Dans le domaine de la philosophie scolaire, il y une sorte de cohorte de problèmes attenant notamment, au type d’exercice imposé par l’état, les ministères. Là encore, une sorte de principe de répétition, la pratique de l’essai, se posent. En principe, un élève essaie de pratiquer la dissertation. En principe, bien sûr, mais en fait, je ne sais pas trop. Je ne sais pas trop si vraiment les élèves s’essaient à rédiger des dissertations : qu’ils s’essaient à la rencontre de l’échec, à l’identification des causes de l’échec, comme dans tout bon sport, tout bon art, toute bonne musique, toute bonne activité en général.
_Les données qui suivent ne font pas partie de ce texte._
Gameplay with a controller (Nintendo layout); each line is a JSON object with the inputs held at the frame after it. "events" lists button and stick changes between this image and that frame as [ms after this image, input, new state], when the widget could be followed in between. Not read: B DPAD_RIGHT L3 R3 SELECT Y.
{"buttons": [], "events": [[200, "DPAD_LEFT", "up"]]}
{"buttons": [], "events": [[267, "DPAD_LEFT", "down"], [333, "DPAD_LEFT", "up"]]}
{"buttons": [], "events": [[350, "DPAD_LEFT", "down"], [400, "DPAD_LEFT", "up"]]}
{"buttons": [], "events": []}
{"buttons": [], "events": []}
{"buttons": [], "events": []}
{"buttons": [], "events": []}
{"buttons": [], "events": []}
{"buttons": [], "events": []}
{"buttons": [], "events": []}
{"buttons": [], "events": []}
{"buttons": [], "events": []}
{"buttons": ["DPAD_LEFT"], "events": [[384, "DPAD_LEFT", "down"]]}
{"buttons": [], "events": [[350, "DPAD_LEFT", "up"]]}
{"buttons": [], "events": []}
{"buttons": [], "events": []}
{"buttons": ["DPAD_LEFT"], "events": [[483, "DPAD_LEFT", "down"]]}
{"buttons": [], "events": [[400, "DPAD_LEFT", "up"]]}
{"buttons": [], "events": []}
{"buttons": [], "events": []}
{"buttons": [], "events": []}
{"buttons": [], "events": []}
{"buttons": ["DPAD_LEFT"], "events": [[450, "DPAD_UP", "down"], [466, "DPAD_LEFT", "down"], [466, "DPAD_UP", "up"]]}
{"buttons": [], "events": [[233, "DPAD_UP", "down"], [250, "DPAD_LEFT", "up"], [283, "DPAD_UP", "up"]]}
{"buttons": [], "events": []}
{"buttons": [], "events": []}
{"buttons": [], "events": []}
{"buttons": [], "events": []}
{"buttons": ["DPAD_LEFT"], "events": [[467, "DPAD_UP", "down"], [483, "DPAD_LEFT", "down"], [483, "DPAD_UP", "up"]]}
Aux élèves j’aurais envie de leur dire : « essayez déjà, et si vous n’y arrivez pas, essayez, avec l’aide de votre professeur, d’identifier exactement ce qui fait que votre copie n’a pas encore la moyenne ». Il apparaît que certes, l’élève s’essaie à écrire, mais que le professeur s’essaie à faire essayer d’écrire. Le professeur qui n’y arrive pas, à ce moment-là, essaie à son tour, épaulé de ses confrères, de comprendre ce qui fait que son essai de faire essayer les élève est difficile à se réaliser concrètement. Autrement dit : on rate, on rate tous, élèves, professeurs, et responsables en tous genres. Seulement, on ne se résigne pas, on étudie les données du problème : notamment le problème de la transmission des savoir-faire propres à la discipline (philosophique, ou autre).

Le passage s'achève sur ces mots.